Sur le remboursement des indemnités de chômage
S’agissant en l’espèce d’un licenciement sans cause réelle et sérieuse, M. X ayant plus de deux ans d’ancienneté au moment du licenciement et la société Etablissements Leverger occupant au moins 11 salariés, il convient, en application de l’article L 1235-4 du code du travail d’ordonner d’office le remboursement des allocations de chômage du jour du licenciement au jour de la présente décision dans la limite de deux mois d’indemnités.

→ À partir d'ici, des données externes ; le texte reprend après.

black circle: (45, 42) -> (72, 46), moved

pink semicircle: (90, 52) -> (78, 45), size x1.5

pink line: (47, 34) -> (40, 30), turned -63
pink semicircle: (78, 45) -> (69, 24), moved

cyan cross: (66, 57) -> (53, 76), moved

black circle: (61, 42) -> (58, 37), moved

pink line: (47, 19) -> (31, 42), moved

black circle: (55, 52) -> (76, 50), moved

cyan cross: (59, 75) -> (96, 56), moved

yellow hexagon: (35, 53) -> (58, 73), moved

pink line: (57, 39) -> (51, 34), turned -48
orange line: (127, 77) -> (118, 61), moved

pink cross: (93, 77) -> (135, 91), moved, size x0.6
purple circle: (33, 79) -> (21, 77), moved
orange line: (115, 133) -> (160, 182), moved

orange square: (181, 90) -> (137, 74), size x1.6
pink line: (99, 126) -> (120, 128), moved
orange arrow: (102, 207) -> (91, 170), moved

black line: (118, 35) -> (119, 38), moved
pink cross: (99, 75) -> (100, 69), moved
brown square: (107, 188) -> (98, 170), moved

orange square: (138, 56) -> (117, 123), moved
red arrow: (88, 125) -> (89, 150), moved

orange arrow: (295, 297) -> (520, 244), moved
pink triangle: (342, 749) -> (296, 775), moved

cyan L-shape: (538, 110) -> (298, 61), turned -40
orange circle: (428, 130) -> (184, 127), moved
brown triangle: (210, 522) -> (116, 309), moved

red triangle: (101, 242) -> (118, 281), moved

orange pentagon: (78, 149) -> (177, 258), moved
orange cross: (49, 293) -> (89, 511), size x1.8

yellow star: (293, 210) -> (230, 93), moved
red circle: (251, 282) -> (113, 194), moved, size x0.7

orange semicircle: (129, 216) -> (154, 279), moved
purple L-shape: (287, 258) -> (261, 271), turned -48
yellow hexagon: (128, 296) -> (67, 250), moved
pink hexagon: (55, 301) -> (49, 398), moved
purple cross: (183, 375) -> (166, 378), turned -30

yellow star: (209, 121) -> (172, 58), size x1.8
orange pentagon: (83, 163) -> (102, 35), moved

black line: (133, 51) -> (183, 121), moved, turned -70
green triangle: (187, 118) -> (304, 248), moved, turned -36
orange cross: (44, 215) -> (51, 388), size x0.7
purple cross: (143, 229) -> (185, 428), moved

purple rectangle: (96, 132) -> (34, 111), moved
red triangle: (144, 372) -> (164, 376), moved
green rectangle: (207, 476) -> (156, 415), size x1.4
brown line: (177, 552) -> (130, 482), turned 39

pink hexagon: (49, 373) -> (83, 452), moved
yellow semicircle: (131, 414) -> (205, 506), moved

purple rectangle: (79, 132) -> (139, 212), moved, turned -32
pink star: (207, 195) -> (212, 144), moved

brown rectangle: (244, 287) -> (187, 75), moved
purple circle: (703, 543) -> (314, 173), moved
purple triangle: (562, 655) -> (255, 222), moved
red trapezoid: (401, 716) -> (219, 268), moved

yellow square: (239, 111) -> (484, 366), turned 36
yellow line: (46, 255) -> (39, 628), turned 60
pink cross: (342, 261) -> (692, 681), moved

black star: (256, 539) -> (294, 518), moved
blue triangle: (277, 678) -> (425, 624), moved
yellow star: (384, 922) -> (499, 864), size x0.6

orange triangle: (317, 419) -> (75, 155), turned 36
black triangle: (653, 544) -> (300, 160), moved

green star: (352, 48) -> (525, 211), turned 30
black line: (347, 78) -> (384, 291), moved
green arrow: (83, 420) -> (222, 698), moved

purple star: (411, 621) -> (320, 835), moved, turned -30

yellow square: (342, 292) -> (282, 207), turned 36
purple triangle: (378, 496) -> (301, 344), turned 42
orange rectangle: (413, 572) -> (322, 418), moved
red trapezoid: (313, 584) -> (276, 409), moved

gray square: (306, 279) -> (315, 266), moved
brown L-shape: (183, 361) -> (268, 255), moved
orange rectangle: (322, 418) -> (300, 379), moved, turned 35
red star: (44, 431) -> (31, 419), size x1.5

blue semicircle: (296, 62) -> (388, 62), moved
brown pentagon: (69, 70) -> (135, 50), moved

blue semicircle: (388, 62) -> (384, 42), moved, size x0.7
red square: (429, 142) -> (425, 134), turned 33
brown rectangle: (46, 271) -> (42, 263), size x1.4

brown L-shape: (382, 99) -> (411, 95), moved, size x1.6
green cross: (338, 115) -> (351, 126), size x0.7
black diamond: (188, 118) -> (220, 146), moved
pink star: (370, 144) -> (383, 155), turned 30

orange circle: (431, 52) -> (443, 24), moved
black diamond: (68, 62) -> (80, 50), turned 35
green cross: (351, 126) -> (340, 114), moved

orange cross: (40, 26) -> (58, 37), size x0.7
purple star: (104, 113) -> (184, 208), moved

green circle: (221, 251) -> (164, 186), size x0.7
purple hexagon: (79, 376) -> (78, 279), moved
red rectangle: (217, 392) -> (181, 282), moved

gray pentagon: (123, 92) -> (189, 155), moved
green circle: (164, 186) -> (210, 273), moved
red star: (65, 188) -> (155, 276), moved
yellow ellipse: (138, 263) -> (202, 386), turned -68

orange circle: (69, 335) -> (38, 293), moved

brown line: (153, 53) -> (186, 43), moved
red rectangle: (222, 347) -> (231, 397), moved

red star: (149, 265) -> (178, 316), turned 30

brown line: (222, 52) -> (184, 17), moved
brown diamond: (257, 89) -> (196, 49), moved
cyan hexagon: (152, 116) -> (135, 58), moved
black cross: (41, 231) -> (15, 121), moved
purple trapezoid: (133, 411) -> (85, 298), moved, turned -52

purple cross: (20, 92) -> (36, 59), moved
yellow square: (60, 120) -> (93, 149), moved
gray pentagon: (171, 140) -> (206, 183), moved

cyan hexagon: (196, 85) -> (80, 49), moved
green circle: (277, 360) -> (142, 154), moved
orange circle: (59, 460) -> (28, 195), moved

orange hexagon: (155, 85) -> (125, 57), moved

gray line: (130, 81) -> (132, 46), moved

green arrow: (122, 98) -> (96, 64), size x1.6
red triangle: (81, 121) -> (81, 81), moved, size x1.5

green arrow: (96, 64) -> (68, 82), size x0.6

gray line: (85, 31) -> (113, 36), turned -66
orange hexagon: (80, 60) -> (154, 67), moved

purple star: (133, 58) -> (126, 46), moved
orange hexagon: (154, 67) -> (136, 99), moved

Sur les demandes accessoires :
La société Etablissements Leverger, qui succombe dans la présente instance, doit supporter les dépens. Il convient également de la condamner à payer à M. X la somme de 2.000 euros en application de l’article 700 du code de procédure civile. Il convient enfin de débouter la société Etablissements Leverger de sa demande au titre de l’article 700 du code de procédure civile.
PAR CES MOTIFS
La Cour, statuant publiquement par arrêt contradictoire et rendu en dernier ressort, mis à disposition au greffe :
CONFIRME le jugement entrepris en toutes ses dispositions ;
Y ajoutant :
ORDONNE à l’employeur de rembourser aux organismes concernés les indemnités de chômage versées au salarié dans la limite de deux mois d’indemnités;
CONDAMNE la société Etablissements Leverger à payer à M. X la somme de 2.000 euros en application de l’article 700 du code de procédure civile ;
DEBOUTE la société Etablissements Leverger de sa demande d’indemnité fondée sur l’article 700 du code de procédure civile ;
CONDAMNE la société Etablissements Leverger aux dépens d’appel.